▶ **TEXT**:
━━━━

But Republican strategists, while agreeing that the "contract" strategy hasn't worked as planned, say that it did force GOP candidates to talk about the issues, and thus added some substance to their Clinton-bashing.
Among the issues being pushed by Republican challengers this fall: specific alternatives to the Clinton agenda on crime, welfare reform and other issues, as well as an overall message of less government that appears to fit the voters' mood in many parts of the country.
The wild card factor of 1994: Although anti-incumbent feelings are supposed to be stronger than ever, the real test of Tuesday's election is whether voters are angry enough to throw out their local congressmen. This year, only four incumbent congressmen were defeated in primaries (compared with 19 in 1992).

━━━━

▶ **DATA EXCERPT**:
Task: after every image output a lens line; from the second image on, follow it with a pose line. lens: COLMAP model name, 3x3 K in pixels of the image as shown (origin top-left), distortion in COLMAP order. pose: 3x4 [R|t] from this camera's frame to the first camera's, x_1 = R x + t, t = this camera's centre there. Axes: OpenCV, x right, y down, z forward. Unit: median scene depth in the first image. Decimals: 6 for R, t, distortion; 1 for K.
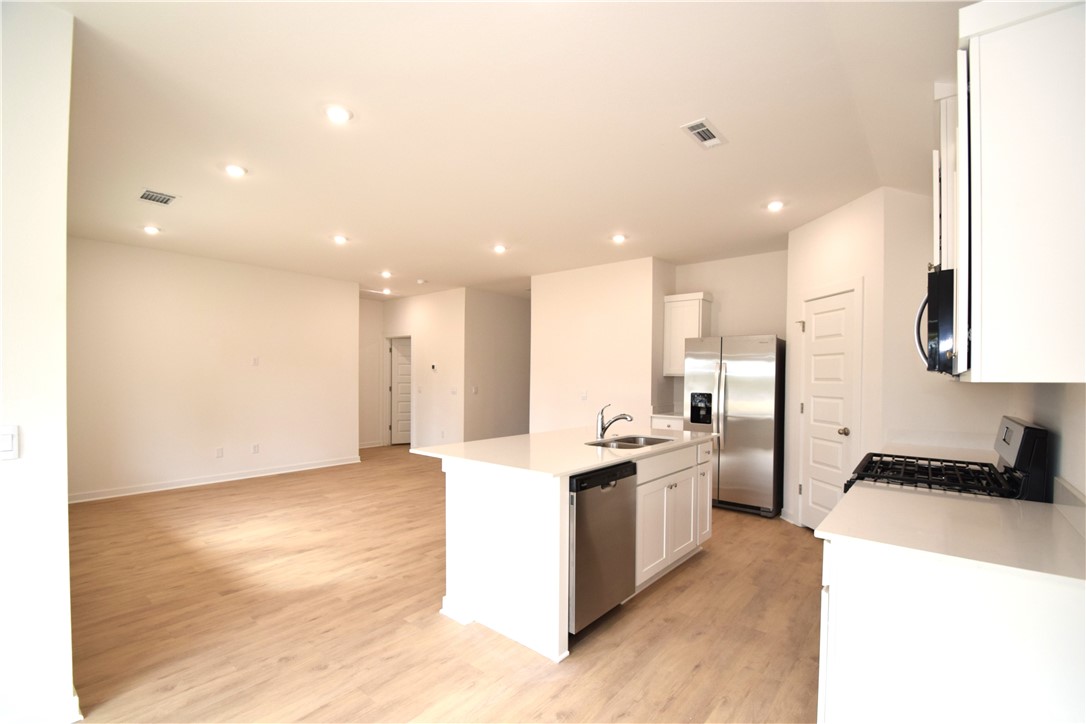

━━━━

▶ **ACTIVITY LIST**:
[1] Say whether each statement agrees with the election text, answering yes or no and quoting the words that decide it: (a) Only four incumbent congressmen were defeated in primaries this year. (b) Republican strategists say the "contract" strategy worked as planned. (c) Republican challengers are offering alternatives to the Clinton agenda on crime and welfare reform.
[2] Duplicate the stretch of the election text from "Among the issues" through "19 in 1992).".

▶ **SET OF ANSWERS**:
[1]
(a) Yes: "only four incumbent congressmen were defeated in primaries"
(b) No: "hasn't worked as planned"
(c) Yes: "specific alternatives to the Clinton agenda on crime, welfare reform and other issues"

[2]
Among the issues being pushed by Republican challengers this fall: specific alternatives to the Clinton agenda on crime, welfare reform and other issues, as well as an overall message of less government that appears to fit the voters' mood in many parts of the country.
The wild card factor of 1994: Although anti-incumbent feelings are supposed to be stronger than ever, the real test of Tuesday's election is whether voters are angry enough to throw out their local congressmen. This year, only four incumbent congressmen were defeated in primaries (compared with 19 in 1992).